Private equity is looking for market-beating returns. And generally, private equity isn’t looking to buy and hold for the long term. It’s hard for many to figure out how that will work in Minor League Baseball. By multiple accounts, DBH is paying top-of-the-market rates for many of the teams it has purchased. That has done wonders for franchise values, and DBH’s willingness to pay those prices have convinced some of Minor League Baseball’s best and most successful owners to sell cornerstone franchises.
St. Paul, Oklahoma City, Scranton/Wilkes-Barre, Worcester and Albuquerque are all among the best operations in the minors. They are now all owned by DBH. So far, DBH clubs’ announced attendances have remained in line with those of non-DBH teams.
DBH says it isn’t looking to get in and out of the minors quickly. Instead, they want it to be a long-term success.

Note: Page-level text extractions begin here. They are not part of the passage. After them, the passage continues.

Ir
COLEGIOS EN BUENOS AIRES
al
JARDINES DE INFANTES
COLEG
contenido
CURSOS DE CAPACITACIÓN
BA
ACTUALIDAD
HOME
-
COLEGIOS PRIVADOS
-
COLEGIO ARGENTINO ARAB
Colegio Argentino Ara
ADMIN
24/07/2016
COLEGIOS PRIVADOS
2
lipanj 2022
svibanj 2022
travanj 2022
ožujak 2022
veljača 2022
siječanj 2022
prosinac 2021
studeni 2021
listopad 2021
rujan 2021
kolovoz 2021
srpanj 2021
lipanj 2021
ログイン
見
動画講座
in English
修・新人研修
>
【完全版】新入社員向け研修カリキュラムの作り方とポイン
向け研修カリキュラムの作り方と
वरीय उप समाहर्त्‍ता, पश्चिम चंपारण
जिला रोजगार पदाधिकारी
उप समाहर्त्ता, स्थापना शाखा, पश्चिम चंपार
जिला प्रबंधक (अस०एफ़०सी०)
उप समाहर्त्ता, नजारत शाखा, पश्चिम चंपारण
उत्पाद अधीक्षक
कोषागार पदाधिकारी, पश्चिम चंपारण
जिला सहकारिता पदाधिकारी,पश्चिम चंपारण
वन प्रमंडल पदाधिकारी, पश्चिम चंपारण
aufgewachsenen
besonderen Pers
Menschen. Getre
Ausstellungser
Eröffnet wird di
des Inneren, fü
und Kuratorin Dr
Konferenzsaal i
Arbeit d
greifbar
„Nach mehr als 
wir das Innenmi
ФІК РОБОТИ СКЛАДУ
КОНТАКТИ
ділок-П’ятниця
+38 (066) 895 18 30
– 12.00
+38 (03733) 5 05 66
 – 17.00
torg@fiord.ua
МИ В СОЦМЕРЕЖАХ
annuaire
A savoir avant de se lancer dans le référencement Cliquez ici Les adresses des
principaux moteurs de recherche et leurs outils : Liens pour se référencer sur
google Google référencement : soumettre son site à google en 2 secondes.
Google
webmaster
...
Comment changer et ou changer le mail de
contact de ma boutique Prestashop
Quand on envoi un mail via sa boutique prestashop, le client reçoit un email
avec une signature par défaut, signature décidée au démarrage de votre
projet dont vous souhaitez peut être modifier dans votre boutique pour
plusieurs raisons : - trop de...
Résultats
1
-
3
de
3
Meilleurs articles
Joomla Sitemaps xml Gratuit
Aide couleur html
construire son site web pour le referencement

“We believe we are in the first inning and just getting started,” Freund said. “We will continue to acquire clubs and work to implement best practices across our entire platform for many years to come. We have not and are not contemplating a sale of DBH, but rather to build a long-term, sustainable business where everyone eats, sleeps and drinks Minor League Baseball.”
Over the next few years, DBH-owned teams will be working to make sure their ballparks are busy far beyond the 60-70 home dates each team has during the baseball season.
“We’re in the business to make more money. DBH looks at the owning of a team in Iowa as a 365-day opportunity,” Bernabe said. “It takes really smart people to do those things. I think you will see some great things come in non-baseball events.”
Every minor league team in the country is trying to add events outside of the baseball schedule. But the Music at the Diamond series is an example of how DBH has connections and relationships that make those events more feasible.
It also has the numbers and funding to take chances an individually-owned team might not feel comfortable taking. Promoting non-baseball events requires taking the risk that the event might not meet expectations, especially if weather interferes at an outdoor venue.
“When you scale, you have the ability to look across 30-plus teams and start to build out a program of non-baseball events,” Jeffers said. “It’s a little bit easier on an individual basis to accept some of the risk that happens.
“We’re an outdoor facility. There’s always the risk of weather. When there’s an individual ownership group, that might be a reason to not execute that event.”
As someone with more than 40 years in the minors, Bernabe knows pretty much everyone around the game. His phone has rung regularly over the past few years with friends wondering what life’s like with DBH.
“I get a lot of calls from a lot of people asking how’s it going for that very reason—whether they have been approached by DBH or just curious,” he said. “A lot of my friends call. I tell them, ‘If the phone rings, and DBH is on the other side of it, you better pick it up.’ A lot of good comes from this.”